Rev. Ginny Wilder blesses Suzie, a K-9 member of the Forsyth County Sheriff’s Dept., while his partner Dep. Troy Curry watches during the annual Blessing of the Animals on Oct. 6.

Special Blessing of the Animals held for police, sheriff K-9 units
October 10
00:50 2019

By Judie Holcomb-Pack

About a dozen members of St. Anne’s Episcopal Church watched as Rev. Ginny Wilder blessed three four-legged members of local law enforcement.

John Lockwood, who heads up the church’s Fuzzy Friends outreach ministry, said, “This is the first time we have invited the K-9 units. We felt they needed prayers … and this would be a good time to bring the community together to do this.”

St. Anne’s has held a Blessing of the Animals for nearly 20 years, but being a relatively new rector to St. Anne’s, this was only Rev. Wilder’s third time and the first for K-9 members. She said, “Having three dogs myself, I know our dogs and our pets see us on our good days and our bad days, but they are always there for us. … This is our opportunity to thank them through the language of love.”

The Blessing of the Animals is a service held throughout the world on or around Oct. 4, the Feast of St. Francis of Assisi, the patron saint of animals. Any animal, from the usual dogs and cats, to birds, reptiles, chickens, horses, llamas, or other animals, can be blessed on this occasion. A Blessing of the Animals for parish members’ and neighbors’ pets was held that afternoon at 4 p.m.

K-9 members receiving blessings were Bane, a German Shepherd, with his partner, Dep. Ryan Rae, and Suzie, with his partner, Dep. Troy Curry, both from the Forsyth County Sheriff’s Dept., and Copper, along with his partner, Corp. Gary Neal, from the Winston-Salem Police Dept. Rae mentioned that all the dogs were about three years old and were trained to detect narcotics, search and apprehension, and tracking.

Rae said be bonded immediately when he received Bane, who is from Czechoslovakia. “From the first day I met him, he has listened to everything I’ve said.” Bane lives with Rae and is considered a part of his family. All K-9 members live with their partners, but are kept separate from their other pets. Neal said he has six other dogs as well and most get along well with each other.
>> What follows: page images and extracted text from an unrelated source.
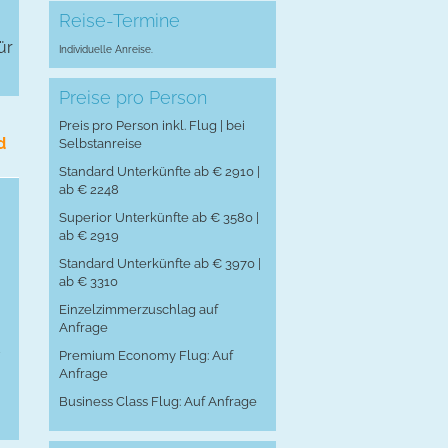
Reise-Termine
ür
Individuelle Anreise.
Preise pro Person
Preis pro Person inkl. Flug | bei
d
Selbstanreise
Standard Unterkünfte ab € 2910 |
ab € 2248
Superior Unterkünfte ab € 3580 |
ab € 2919
Standard Unterkünfte ab € 3970 |
ab € 3310
Einzelzimmerzuschlag auf
Anfrage
d
Premium Economy Flug: Auf
Anfrage
Business Class Flug: Auf Anfrage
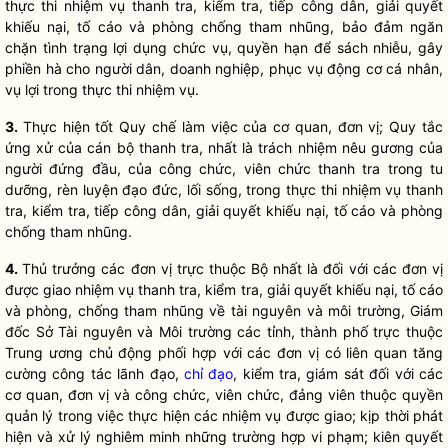
thực thi nhiệm vụ thanh tra, kiểm tra, tiếp
công dân
, giải quyết
khiếu nại, tố cáo và phòng chống tham nhũng, bảo đảm ngăn
chặn tình trạng lợi dụng chức vụ, quyền hạn để sách nhiễu, gây
phiền hà cho người dân, doanh nghiệp, phục vụ động cơ cá nhân,
vụ lợi trong thực thi nhiệm vụ.
3.
Thực hiện tốt
Quy chế
làm việc của cơ quan, đơn vị;
Quy tắc
ứng xử của cán bộ thanh tra, nhất là trách nhiệm nêu gương của
người đứng đầu, của công chức, viên chức thanh tra trong tu
dưỡng, rèn luyện đạo đức, lối sống, trong thực thi nhiệm vụ thanh
tra, kiểm tra, tiếp
công dân
, giải quyết khiếu nại, tố cáo và phòng
chống tham nhũng.
4.
Thủ trưởng các đơn vị trực thuộc Bộ nhất là đối với các đơn vị
được giao nhiệm vụ thanh tra, kiểm tra, giải quyết khiếu nại, tố cáo
và phòng, chống tham nhũng về tài nguyên và môi trường, Giám
đốc Sở Tài nguyên và Môi trường các tỉnh, thành phố trực thuộc
Trung ương chủ động phối hợp với các đơn vị có liên quan tăng
cường
công tác
lãnh đạo,
chỉ đạo
, kiểm tra, giám sát đối với các
cơ quan, đơn vị và công chức, viên chức, đảng viên thuộc quyền
quản lý trong việc thực hiện các nhiệm vụ được giao; kịp thời phát
hiện và xử lý nghiêm minh những trường hợp vi phạm; kiên quyết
Although the K-9 members were rambunctious during the service, when the littlest members of St. Anne’s, 4-year-old Lucia Wilkinson and 20-month-old Adam Hayden-Travers, approached them, they calmed down and to the delight of the children, allowed them to be petted.

After the service on the church lawn, people treats and dog treats were served.

Rev. Wilder ended the service by saying, “Every morning I start the day with this prayer: Lord, help me to be the person my dogs think I am.”